As before, we can now start by reading in a shapefile containing the borders of the districts of Cologne. You can get it here. For that, we use the geopandas library:

import geopandas as gpd

districts = gpd.read_file('./data/Stadtteil_WGS84.shp',
                         encoding='utf8')
districts['area_km2'] = districts['SHAPE_AREA'] / 1000 / 1000
districts.rename(columns={'STT_NAME': 'district'}, inplace=True)
districts.head()

	STT_NR	district	SHAPE_AREA	SHAPE_LEN	geometry	area_km2
0	909	Flittard	7.735915e+06	14368.509990	POLYGON ((7.013636806341599 51.02217143122909,...	7.735915
1	905	Dellbrück	9.946585e+06	16722.887925	POLYGON ((7.067466742735997 50.99362716308261,...	9.946585
2	807	Brück	7.499469e+06	12759.921710	POLYGON ((7.071040889038366 50.95452343845111,...	7.499469
3	707	Urbach	2.291919e+06	7008.335906	POLYGON ((7.091948656335505 50.88921847519149,...	2.291919
4	501	Nippes	2.995158e+06	8434.060948	POLYGON ((6.954707257821651 50.97357368526955,...	2.995158

Following, we process our bike location data. After reading in the csv, we remove points too far from the median location in order to remove location outliers:

# Read in athe bike location data
df = pd.read_csv("./data/2019_bikes.csv")
df.drop(columns=df.columns[0], inplace=True)
print(df.shape)

(1509491, 6)

# Exclude location outliers
df = df[ abs(df['lat'] - df['lat'].median()) < 0.08]
df = df[ abs(df['lon'] - df['lon'].median()) < 0.08]
df.head(2)

	bike_id	scrape_weekday	u_id	lat	lon	scrape_datetime
0	21664	Tue	34183	50.936540	6.948328	2019-01-01 00:05:02
1	21619	Tue	672578	50.953946	6.912720	2019-01-01 00:05:02

So we have about 1.5 million locations to deal with. How hard is it to plot all of them on a map of the city?

# Load districts as Polygons and Locations as Points and Overlay them on map
polys = gv.Polygons(districts, vdims=['district', 'area_km2'], crs=ccrs.PlateCarree())
points = gv.Points(df, ['lon', 'lat'], crs=ccrs.PlateCarree())
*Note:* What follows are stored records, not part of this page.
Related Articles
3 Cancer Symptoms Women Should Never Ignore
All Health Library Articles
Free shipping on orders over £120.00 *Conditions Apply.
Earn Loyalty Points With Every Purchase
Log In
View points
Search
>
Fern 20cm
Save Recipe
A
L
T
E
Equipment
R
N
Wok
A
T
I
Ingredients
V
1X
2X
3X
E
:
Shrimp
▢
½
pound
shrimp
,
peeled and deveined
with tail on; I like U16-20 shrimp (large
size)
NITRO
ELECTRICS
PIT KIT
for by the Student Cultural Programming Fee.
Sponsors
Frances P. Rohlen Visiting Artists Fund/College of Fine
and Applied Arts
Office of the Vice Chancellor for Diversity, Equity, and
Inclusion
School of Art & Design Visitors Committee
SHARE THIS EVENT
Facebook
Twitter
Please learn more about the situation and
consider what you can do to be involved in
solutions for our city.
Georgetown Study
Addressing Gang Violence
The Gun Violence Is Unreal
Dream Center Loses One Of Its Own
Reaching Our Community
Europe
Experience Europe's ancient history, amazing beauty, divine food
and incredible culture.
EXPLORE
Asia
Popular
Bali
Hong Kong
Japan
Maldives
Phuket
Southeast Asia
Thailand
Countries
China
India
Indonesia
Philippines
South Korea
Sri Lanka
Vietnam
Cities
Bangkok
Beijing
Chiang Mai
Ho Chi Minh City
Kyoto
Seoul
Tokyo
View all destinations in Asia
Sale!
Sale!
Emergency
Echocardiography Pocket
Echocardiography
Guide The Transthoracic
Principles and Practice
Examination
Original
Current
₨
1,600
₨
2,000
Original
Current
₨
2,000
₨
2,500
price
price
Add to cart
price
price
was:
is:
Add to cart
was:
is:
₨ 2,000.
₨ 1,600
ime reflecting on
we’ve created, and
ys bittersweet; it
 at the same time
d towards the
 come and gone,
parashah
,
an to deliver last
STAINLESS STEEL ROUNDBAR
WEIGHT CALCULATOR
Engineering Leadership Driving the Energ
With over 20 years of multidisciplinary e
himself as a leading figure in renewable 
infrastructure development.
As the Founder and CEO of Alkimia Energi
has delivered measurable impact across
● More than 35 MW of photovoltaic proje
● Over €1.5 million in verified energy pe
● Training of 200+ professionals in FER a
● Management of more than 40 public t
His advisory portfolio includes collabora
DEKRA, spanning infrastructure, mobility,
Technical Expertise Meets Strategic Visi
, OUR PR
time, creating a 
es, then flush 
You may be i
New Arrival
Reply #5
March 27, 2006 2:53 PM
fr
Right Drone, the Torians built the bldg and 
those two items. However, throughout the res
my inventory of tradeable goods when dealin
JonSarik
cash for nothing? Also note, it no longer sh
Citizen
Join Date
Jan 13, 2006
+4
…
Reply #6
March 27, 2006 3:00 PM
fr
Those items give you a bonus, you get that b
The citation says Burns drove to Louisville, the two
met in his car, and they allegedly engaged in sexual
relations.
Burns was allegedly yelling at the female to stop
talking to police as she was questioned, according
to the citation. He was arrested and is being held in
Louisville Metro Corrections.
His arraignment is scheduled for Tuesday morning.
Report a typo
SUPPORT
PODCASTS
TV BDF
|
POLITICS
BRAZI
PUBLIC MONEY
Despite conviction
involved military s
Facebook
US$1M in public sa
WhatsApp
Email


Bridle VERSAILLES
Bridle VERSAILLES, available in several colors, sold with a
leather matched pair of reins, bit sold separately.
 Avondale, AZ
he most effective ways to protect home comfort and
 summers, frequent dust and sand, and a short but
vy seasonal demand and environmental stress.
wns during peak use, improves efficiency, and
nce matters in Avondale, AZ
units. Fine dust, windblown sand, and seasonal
plot = gv.tile_sources.CartoDark()\
    * datashade(points, expand=False, height=2000, width=2000,
                cmap=fire, normalization='eq_hist')\
    * polys.opts(alpha=0.1, color='white', tools=['hover'])
plot.opts(width=700, height=600, bgcolor='black')
#gv.save(plot, "./img/datashader/map_cologne1.html")

Figure 1. DataShader map [Own illustration]

Well, turns out the answer is: not very hard! We only need a few lines of code to process and plot all data points. Each pixel on the map represents the location of a bike at a certain time. You can clearly see patterns emerge. The main roads can be clearly identified as well as several points of interest like the university and the Cologne cathedral.